■ **Entries taken from a collection**
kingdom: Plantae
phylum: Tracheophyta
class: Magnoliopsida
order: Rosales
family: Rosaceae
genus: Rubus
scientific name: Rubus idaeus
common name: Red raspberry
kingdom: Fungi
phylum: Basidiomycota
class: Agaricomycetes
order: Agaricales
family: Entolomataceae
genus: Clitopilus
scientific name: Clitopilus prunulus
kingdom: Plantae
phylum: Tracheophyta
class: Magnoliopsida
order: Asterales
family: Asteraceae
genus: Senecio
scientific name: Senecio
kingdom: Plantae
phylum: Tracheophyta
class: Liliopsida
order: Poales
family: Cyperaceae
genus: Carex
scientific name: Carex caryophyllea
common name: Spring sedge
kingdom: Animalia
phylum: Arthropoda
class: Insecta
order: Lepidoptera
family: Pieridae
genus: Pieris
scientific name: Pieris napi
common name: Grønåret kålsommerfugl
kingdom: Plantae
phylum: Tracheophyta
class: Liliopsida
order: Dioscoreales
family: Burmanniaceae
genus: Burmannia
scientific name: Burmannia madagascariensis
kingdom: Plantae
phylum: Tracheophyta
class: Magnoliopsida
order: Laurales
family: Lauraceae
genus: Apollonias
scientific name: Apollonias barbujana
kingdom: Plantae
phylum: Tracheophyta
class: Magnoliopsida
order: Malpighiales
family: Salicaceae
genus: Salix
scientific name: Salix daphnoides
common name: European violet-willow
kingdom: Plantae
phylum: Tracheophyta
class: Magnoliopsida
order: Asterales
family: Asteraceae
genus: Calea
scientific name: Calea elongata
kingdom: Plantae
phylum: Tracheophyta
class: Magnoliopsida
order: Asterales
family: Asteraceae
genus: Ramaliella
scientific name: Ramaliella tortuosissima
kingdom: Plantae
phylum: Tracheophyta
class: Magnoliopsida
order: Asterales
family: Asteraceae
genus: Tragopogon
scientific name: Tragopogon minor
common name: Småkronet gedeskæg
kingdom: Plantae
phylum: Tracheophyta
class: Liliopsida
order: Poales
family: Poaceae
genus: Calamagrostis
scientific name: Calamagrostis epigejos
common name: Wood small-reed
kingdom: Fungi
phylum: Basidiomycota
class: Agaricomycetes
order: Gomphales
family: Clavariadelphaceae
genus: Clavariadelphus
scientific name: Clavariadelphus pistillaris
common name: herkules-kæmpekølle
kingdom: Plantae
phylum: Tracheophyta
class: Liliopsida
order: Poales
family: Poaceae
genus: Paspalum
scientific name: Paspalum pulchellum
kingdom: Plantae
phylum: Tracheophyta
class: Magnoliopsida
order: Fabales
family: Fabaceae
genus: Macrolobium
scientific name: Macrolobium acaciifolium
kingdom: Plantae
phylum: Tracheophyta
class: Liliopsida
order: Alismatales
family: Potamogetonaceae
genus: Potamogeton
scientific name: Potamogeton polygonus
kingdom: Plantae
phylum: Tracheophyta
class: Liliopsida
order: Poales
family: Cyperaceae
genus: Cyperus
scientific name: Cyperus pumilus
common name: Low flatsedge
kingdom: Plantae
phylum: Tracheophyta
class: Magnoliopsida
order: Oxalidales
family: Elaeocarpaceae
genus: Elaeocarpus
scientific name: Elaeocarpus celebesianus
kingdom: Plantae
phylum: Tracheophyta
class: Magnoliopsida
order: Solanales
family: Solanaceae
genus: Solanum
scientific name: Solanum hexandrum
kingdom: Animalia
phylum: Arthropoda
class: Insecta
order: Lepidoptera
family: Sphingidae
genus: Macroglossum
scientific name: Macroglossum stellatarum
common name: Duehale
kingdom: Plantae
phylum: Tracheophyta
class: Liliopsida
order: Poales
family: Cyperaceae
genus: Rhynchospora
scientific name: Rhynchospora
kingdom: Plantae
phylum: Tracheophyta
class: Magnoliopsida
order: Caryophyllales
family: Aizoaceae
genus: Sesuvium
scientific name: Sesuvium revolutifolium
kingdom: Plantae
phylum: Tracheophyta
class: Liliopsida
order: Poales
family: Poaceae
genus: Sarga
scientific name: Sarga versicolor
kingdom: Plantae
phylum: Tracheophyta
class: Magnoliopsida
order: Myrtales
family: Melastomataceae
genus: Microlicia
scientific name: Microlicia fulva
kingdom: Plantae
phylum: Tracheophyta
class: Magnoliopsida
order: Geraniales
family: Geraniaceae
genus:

■ **STATED EXERCISE**
Update the data by changing every "scientific name" to "species", leaving everything else as it stands.

■ **WRITTEN RESPONSE**
kingdom: Plantae
phylum: Tracheophyta
class: Magnoliopsida
order: Rosales
family: Rosaceae
genus: Rubus
species: Rubus idaeus
common name: Red raspberry
kingdom: Fungi
phylum: Basidiomycota
class: Agaricomycetes
order: Agaricales
family: Entolomataceae
genus: Clitopilus
species: Clitopilus prunulus
kingdom: Plantae
phylum: Tracheophyta
class: Magnoliopsida
order: Asterales
family: Asteraceae
genus: Senecio
species: Senecio
kingdom: Plantae
phylum: Tracheophyta
class: Liliopsida
order: Poales
family: Cyperaceae
genus: Carex
species: Carex caryophyllea
common name: Spring sedge
kingdom: Animalia
phylum: Arthropoda
class: Insecta
order: Lepidoptera
family: Pieridae
genus: Pieris
species: Pieris napi
common name: Grønåret kålsommerfugl
kingdom: Plantae
phylum: Tracheophyta
class: Liliopsida
order: Dioscoreales
family: Burmanniaceae
genus: Burmannia
species: Burmannia madagascariensis
kingdom: Plantae
phylum: Tracheophyta
class: Magnoliopsida
order: Laurales
family: Lauraceae
genus: Apollonias
species: Apollonias barbujana
kingdom: Plantae
phylum: Tracheophyta
class: Magnoliopsida
order: Malpighiales
family: Salicaceae
genus: Salix
species: Salix daphnoides
common name: European violet-willow
kingdom: Plantae
phylum: Tracheophyta
class: Magnoliopsida
order: Asterales
family: Asteraceae
genus: Calea
species: Calea elongata
kingdom: Plantae
phylum: Tracheophyta
class: Magnoliopsida
order: Asterales
family: Asteraceae
genus: Ramaliella
species: Ramaliella tortuosissima
kingdom: Plantae
phylum: Tracheophyta
class: Magnoliopsida
order: Asterales
family: Asteraceae
genus: Tragopogon
species: Tragopogon minor
common name: Småkronet gedeskæg
kingdom: Plantae
phylum: Tracheophyta
class: Liliopsida
order: Poales
family: Poaceae
genus: Calamagrostis
species: Calamagrostis epigejos
common name: Wood small-reed
kingdom: Fungi
phylum: Basidiomycota
class: Agaricomycetes
order: Gomphales
family: Clavariadelphaceae
genus: Clavariadelphus
species: Clavariadelphus pistillaris
common name: herkules-kæmpekølle
kingdom: Plantae
phylum: Tracheophyta
class: Liliopsida
order: Poales
family: Poaceae
genus: Paspalum
species: Paspalum pulchellum
kingdom: Plantae
phylum: Tracheophyta
class: Magnoliopsida
order: Fabales
family: Fabaceae
genus: Macrolobium
species: Macrolobium acaciifolium
kingdom: Plantae
phylum: Tracheophyta
class: Liliopsida
order: Alismatales
family: Potamogetonaceae
genus: Potamogeton
species: Potamogeton polygonus
kingdom: Plantae
phylum: Tracheophyta
class: Liliopsida
order: Poales
family: Cyperaceae
genus: Cyperus
species: Cyperus pumilus
common name: Low flatsedge
kingdom: Plantae
phylum: Tracheophyta
class: Magnoliopsida
order: Oxalidales
family: Elaeocarpaceae
genus: Elaeocarpus
species: Elaeocarpus celebesianus
kingdom: Plantae
phylum: Tracheophyta
class: Magnoliopsida
order: Solanales
family: Solanaceae
genus: Solanum
species: Solanum hexandrum
kingdom: Animalia
phylum: Arthropoda
class: Insecta
order: Lepidoptera
family: Sphingidae
genus: Macroglossum
species: Macroglossum stellatarum
common name: Duehale
kingdom: Plantae
phylum: Tracheophyta
class: Liliopsida
order: Poales
family: Cyperaceae
genus: Rhynchospora
species: Rhynchospora
kingdom: Plantae
phylum: Tracheophyta
class: Magnoliopsida
order: Caryophyllales
family: Aizoaceae
genus: Sesuvium
species: Sesuvium revolutifolium
kingdom: Plantae
phylum: Tracheophyta
class: Liliopsida
order: Poales
family: Poaceae
genus: Sarga
species: Sarga versicolor
kingdom: Plantae
phylum: Tracheophyta
class: Magnoliopsida
order: Myrtales
family: Melastomataceae
genus: Microlicia
species: Microlicia fulva
kingdom: Plantae
phylum: Tracheophyta
class: Magnoliopsida
order: Geraniales
family: Geraniaceae
genus:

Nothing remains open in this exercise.